● **Task instructions**:
Make an exact copy of every entry, leaving the pictures out.

[Data excerpts]
■ ■ ■

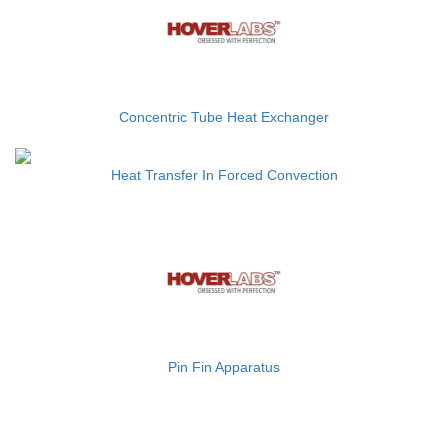
Concentric Tube Heat Exchanger
Heat Transfer In Forced Convection
Pin Fin Apparatus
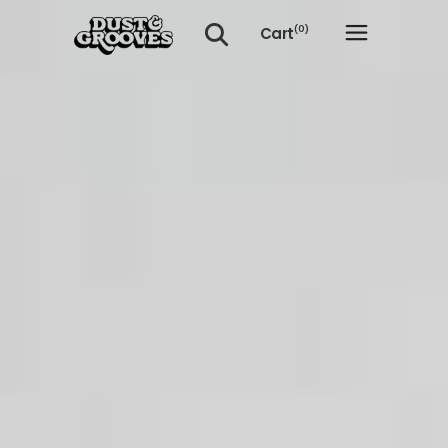
Cart
(0)
No products in the cart.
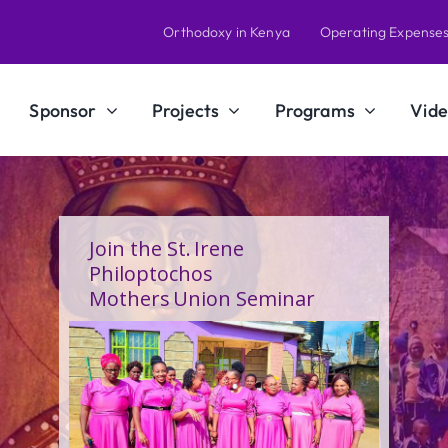
Orthodoxy in Kenya
Operating Expense
Sponsor
Projects
Programs
Vide
A Calling Shaped by Grace
and Service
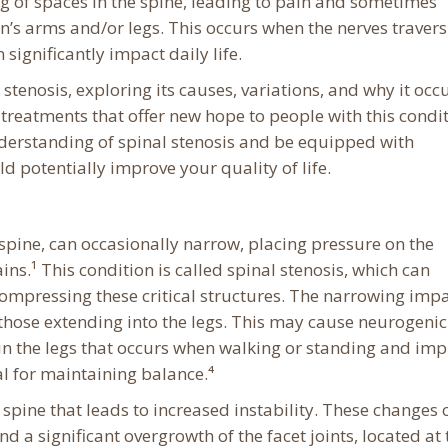
ng of spaces in the spine, leading to pain and sometimes
s arms and/or legs. This occurs when the nerves travers
ignificantly impact daily life.
l stenosis, exploring its causes, variations, and why it occu
e treatments that offer new hope to people with this condit
understanding of spinal stenosis and be equipped with
 potentially improve your quality of life.
 spine, can occasionally narrow, placing pressure on the
ins.¹ This condition is called spinal stenosis, which can
y compressing these critical structures. The narrowing imp
those extending into the legs. This may cause neurogenic
 in the legs that occurs when walking or standing and im
ial for maintaining balance.⁴
 spine that leads to increased instability. These changes 
nd a significant overgrowth of the facet joints, located at 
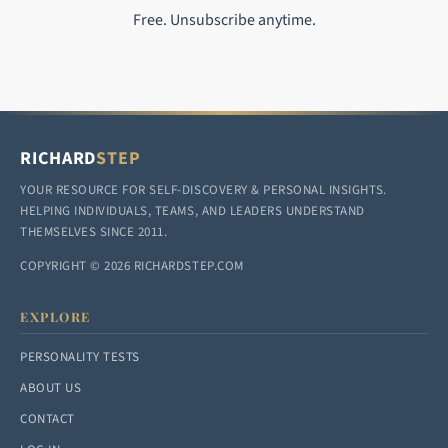
Free. Unsubscribe anytime.
RICHARD
STEP
YOUR RESOURCE FOR SELF-DISCOVERY & PERSONAL INSIGHTS.
HELPING INDIVIDUALS, TEAMS, AND LEADERS UNDERSTAND
THEMSELVES SINCE 2011.
COPYRIGHT © 2026 RICHARDSTEP.COM
EXPLORE
PERSONALITY TESTS
ABOUT US
CONTACT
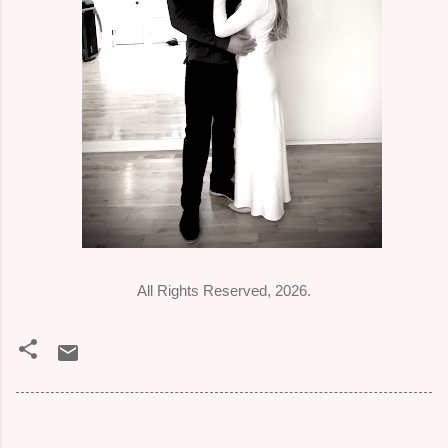
All Rights Reserved, 2026.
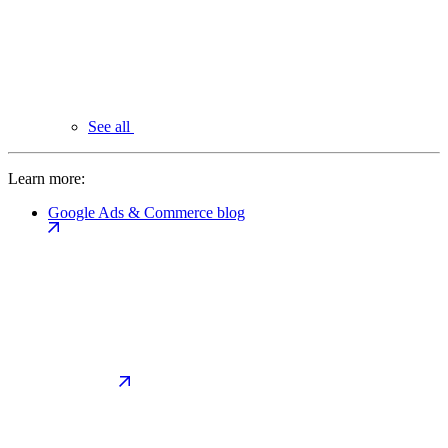
See all
Learn more:
Google Ads & Commerce blog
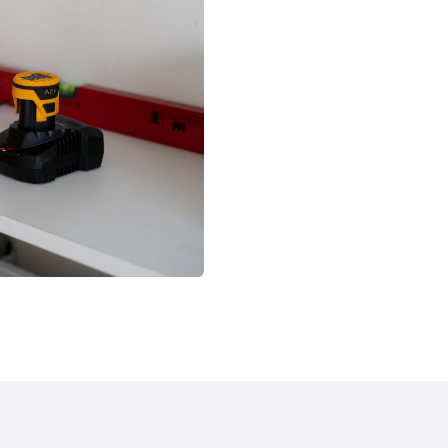
1x Carte de garanti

■ ■ ■

● **Response to this task**:
Concentric Tube Heat Exchanger
Heat Transfer In Forced Convection
Pin Fin Apparatus
Cart
(0)
No products in the cart.
Orthodoxy in Kenya
Operating Expense
Sponsor
Projects
Programs
Vide
A Calling Shaped by Grace
and Service
ng of spaces in the spine, leading to pain and sometimes
s arms and/or legs. This occurs when the nerves travers
ignificantly impact daily life.
l stenosis, exploring its causes, variations, and why it occu
e treatments that offer new hope to people with this condit
understanding of spinal stenosis and be equipped with
 potentially improve your quality of life.
 spine, can occasionally narrow, placing pressure on the
ins.¹ This condition is called spinal stenosis, which can
y compressing these critical structures. The narrowing imp
those extending into the legs. This may cause neurogenic
 in the legs that occurs when walking or standing and im
ial for maintaining balance.⁴
 spine that leads to increased instability. These changes 
nd a significant overgrowth of the facet joints, located at 
Free. Unsubscribe anytime.
RICHARD
STEP
YOUR RESOURCE FOR SELF-DISCOVERY & PERSONAL INSIGHTS.
HELPING INDIVIDUALS, TEAMS, AND LEADERS UNDERSTAND
THEMSELVES SINCE 2011.
COPYRIGHT © 2026 RICHARDSTEP.COM
EXPLORE
PERSONALITY TESTS
ABOUT US
CONTACT
All Rights Reserved, 2026.
See all
Learn more:
Google Ads & Commerce blog
1x Carte de garanti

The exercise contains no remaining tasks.